Work order
Rename "takeUntil" to "takeWhile" everywhere in the material below, and reproduce the rest of the text unchanged. Omit the pictures from your output.

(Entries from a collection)

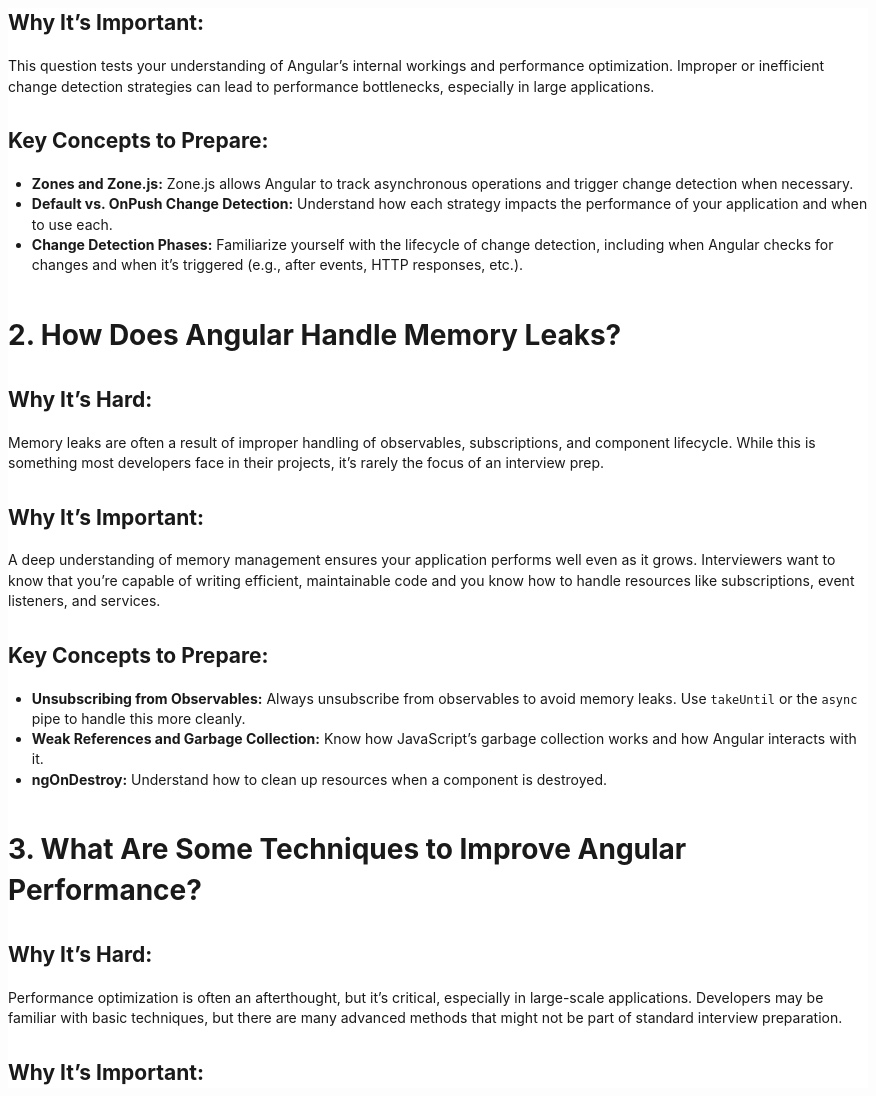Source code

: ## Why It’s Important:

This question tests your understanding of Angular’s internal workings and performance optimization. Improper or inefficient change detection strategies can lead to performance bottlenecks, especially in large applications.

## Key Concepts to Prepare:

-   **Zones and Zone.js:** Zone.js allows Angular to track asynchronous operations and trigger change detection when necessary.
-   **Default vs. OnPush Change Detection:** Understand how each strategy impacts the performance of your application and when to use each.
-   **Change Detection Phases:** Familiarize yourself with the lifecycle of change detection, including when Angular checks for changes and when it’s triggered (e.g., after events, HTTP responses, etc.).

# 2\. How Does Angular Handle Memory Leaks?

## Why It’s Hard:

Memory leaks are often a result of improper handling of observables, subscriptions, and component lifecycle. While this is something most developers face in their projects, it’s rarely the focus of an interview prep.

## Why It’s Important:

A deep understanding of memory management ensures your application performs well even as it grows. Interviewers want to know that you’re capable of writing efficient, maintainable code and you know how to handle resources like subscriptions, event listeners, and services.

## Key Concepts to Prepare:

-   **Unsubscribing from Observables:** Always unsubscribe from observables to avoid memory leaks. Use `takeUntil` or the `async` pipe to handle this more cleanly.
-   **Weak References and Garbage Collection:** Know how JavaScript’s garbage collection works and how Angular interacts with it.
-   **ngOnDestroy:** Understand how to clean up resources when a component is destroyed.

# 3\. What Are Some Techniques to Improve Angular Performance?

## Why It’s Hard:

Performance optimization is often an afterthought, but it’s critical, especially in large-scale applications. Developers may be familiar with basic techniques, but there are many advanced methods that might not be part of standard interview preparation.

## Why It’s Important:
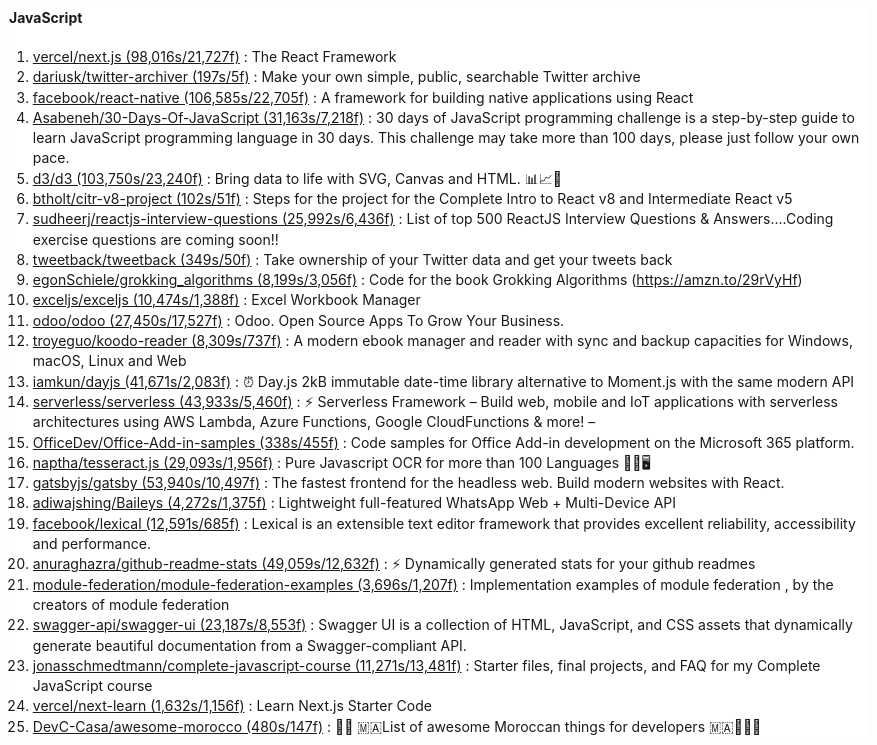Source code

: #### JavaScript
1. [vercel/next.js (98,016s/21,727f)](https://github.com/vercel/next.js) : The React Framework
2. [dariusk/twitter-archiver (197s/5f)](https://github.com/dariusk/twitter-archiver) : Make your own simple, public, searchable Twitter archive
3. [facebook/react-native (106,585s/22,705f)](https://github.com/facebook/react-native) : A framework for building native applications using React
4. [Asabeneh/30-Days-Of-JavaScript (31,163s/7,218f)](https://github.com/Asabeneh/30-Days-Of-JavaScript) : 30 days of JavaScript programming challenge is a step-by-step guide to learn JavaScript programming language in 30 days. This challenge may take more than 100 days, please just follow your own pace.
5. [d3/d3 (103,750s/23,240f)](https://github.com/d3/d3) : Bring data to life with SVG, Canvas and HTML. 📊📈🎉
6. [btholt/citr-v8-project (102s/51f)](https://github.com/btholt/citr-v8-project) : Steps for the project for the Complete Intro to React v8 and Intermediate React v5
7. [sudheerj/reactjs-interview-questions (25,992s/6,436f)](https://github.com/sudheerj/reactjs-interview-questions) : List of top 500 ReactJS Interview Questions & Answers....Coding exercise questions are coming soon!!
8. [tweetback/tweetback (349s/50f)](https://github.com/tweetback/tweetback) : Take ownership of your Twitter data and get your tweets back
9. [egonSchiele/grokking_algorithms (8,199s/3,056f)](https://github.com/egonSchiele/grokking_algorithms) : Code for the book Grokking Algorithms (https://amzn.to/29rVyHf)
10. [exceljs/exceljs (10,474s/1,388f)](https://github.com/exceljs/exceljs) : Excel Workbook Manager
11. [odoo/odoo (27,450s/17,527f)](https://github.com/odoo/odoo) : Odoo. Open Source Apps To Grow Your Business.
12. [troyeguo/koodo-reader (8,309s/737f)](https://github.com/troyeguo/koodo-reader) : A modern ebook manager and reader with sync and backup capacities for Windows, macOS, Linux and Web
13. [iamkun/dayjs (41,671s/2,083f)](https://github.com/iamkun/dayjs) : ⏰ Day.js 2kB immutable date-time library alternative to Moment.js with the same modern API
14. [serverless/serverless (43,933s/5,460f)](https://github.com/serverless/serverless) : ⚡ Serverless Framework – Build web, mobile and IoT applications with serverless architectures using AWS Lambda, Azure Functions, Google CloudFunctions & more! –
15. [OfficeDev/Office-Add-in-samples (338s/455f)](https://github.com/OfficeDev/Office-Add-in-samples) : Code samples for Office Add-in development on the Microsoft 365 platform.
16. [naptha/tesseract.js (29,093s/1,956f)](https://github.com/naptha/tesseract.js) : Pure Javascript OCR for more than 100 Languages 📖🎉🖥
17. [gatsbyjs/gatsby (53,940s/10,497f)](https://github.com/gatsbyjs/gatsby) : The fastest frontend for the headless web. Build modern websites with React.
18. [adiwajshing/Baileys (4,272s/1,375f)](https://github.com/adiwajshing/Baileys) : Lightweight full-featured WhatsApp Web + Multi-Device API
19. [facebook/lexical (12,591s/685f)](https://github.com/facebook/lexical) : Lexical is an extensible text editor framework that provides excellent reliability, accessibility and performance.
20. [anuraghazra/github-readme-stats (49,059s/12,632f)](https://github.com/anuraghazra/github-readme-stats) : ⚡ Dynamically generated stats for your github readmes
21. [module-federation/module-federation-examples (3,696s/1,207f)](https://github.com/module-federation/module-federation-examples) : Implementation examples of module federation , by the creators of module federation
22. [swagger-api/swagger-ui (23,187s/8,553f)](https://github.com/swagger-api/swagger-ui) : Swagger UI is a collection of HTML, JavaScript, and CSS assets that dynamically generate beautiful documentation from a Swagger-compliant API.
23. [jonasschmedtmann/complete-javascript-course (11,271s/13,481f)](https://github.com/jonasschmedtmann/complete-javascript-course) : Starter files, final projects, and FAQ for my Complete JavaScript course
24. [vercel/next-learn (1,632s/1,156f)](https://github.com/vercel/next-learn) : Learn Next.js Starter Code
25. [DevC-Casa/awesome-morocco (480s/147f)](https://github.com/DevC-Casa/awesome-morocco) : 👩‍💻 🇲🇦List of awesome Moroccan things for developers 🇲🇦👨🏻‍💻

Answer to the problem
Source code

: ## Why It’s Important:

This question tests your understanding of Angular’s internal workings and performance optimization. Improper or inefficient change detection strategies can lead to performance bottlenecks, especially in large applications.

## Key Concepts to Prepare:

-   **Zones and Zone.js:** Zone.js allows Angular to track asynchronous operations and trigger change detection when necessary.
-   **Default vs. OnPush Change Detection:** Understand how each strategy impacts the performance of your application and when to use each.
-   **Change Detection Phases:** Familiarize yourself with the lifecycle of change detection, including when Angular checks for changes and when it’s triggered (e.g., after events, HTTP responses, etc.).

# 2\. How Does Angular Handle Memory Leaks?

## Why It’s Hard:

Memory leaks are often a result of improper handling of observables, subscriptions, and component lifecycle. While this is something most developers face in their projects, it’s rarely the focus of an interview prep.

## Why It’s Important:

A deep understanding of memory management ensures your application performs well even as it grows. Interviewers want to know that you’re capable of writing efficient, maintainable code and you know how to handle resources like subscriptions, event listeners, and services.

## Key Concepts to Prepare:

-   **Unsubscribing from Observables:** Always unsubscribe from observables to avoid memory leaks. Use `takeWhile` or the `async` pipe to handle this more cleanly.
-   **Weak References and Garbage Collection:** Know how JavaScript’s garbage collection works and how Angular interacts with it.
-   **ngOnDestroy:** Understand how to clean up resources when a component is destroyed.

# 3\. What Are Some Techniques to Improve Angular Performance?

## Why It’s Hard:

Performance optimization is often an afterthought, but it’s critical, especially in large-scale applications. Developers may be familiar with basic techniques, but there are many advanced methods that might not be part of standard interview preparation.

## Why It’s Important:
Source code

: #### JavaScript
1. [vercel/next.js (98,016s/21,727f)](https://github.com/vercel/next.js) : The React Framework
2. [dariusk/twitter-archiver (197s/5f)](https://github.com/dariusk/twitter-archiver) : Make your own simple, public, searchable Twitter archive
3. [facebook/react-native (106,585s/22,705f)](https://github.com/facebook/react-native) : A framework for building native applications using React
4. [Asabeneh/30-Days-Of-JavaScript (31,163s/7,218f)](https://github.com/Asabeneh/30-Days-Of-JavaScript) : 30 days of JavaScript programming challenge is a step-by-step guide to learn JavaScript programming language in 30 days. This challenge may take more than 100 days, please just follow your own pace.
5. [d3/d3 (103,750s/23,240f)](https://github.com/d3/d3) : Bring data to life with SVG, Canvas and HTML. 📊📈🎉
6. [btholt/citr-v8-project (102s/51f)](https://github.com/btholt/citr-v8-project) : Steps for the project for the Complete Intro to React v8 and Intermediate React v5
7. [sudheerj/reactjs-interview-questions (25,992s/6,436f)](https://github.com/sudheerj/reactjs-interview-questions) : List of top 500 ReactJS Interview Questions & Answers....Coding exercise questions are coming soon!!
8. [tweetback/tweetback (349s/50f)](https://github.com/tweetback/tweetback) : Take ownership of your Twitter data and get your tweets back
9. [egonSchiele/grokking_algorithms (8,199s/3,056f)](https://github.com/egonSchiele/grokking_algorithms) : Code for the book Grokking Algorithms (https://amzn.to/29rVyHf)
10. [exceljs/exceljs (10,474s/1,388f)](https://github.com/exceljs/exceljs) : Excel Workbook Manager
11. [odoo/odoo (27,450s/17,527f)](https://github.com/odoo/odoo) : Odoo. Open Source Apps To Grow Your Business.
12. [troyeguo/koodo-reader (8,309s/737f)](https://github.com/troyeguo/koodo-reader) : A modern ebook manager and reader with sync and backup capacities for Windows, macOS, Linux and Web
13. [iamkun/dayjs (41,671s/2,083f)](https://github.com/iamkun/dayjs) : ⏰ Day.js 2kB immutable date-time library alternative to Moment.js with the same modern API
14. [serverless/serverless (43,933s/5,460f)](https://github.com/serverless/serverless) : ⚡ Serverless Framework – Build web, mobile and IoT applications with serverless architectures using AWS Lambda, Azure Functions, Google CloudFunctions & more! –
15. [OfficeDev/Office-Add-in-samples (338s/455f)](https://github.com/OfficeDev/Office-Add-in-samples) : Code samples for Office Add-in development on the Microsoft 365 platform.
16. [naptha/tesseract.js (29,093s/1,956f)](https://github.com/naptha/tesseract.js) : Pure Javascript OCR for more than 100 Languages 📖🎉🖥
17. [gatsbyjs/gatsby (53,940s/10,497f)](https://github.com/gatsbyjs/gatsby) : The fastest frontend for the headless web. Build modern websites with React.
18. [adiwajshing/Baileys (4,272s/1,375f)](https://github.com/adiwajshing/Baileys) : Lightweight full-featured WhatsApp Web + Multi-Device API
19. [facebook/lexical (12,591s/685f)](https://github.com/facebook/lexical) : Lexical is an extensible text editor framework that provides excellent reliability, accessibility and performance.
20. [anuraghazra/github-readme-stats (49,059s/12,632f)](https://github.com/anuraghazra/github-readme-stats) : ⚡ Dynamically generated stats for your github readmes
21. [module-federation/module-federation-examples (3,696s/1,207f)](https://github.com/module-federation/module-federation-examples) : Implementation examples of module federation , by the creators of module federation
22. [swagger-api/swagger-ui (23,187s/8,553f)](https://github.com/swagger-api/swagger-ui) : Swagger UI is a collection of HTML, JavaScript, and CSS assets that dynamically generate beautiful documentation from a Swagger-compliant API.
23. [jonasschmedtmann/complete-javascript-course (11,271s/13,481f)](https://github.com/jonasschmedtmann/complete-javascript-course) : Starter files, final projects, and FAQ for my Complete JavaScript course
24. [vercel/next-learn (1,632s/1,156f)](https://github.com/vercel/next-learn) : Learn Next.js Starter Code
25. [DevC-Casa/awesome-morocco (480s/147f)](https://github.com/DevC-Casa/awesome-morocco) : 👩‍💻 🇲🇦List of awesome Moroccan things for developers 🇲🇦👨🏻‍💻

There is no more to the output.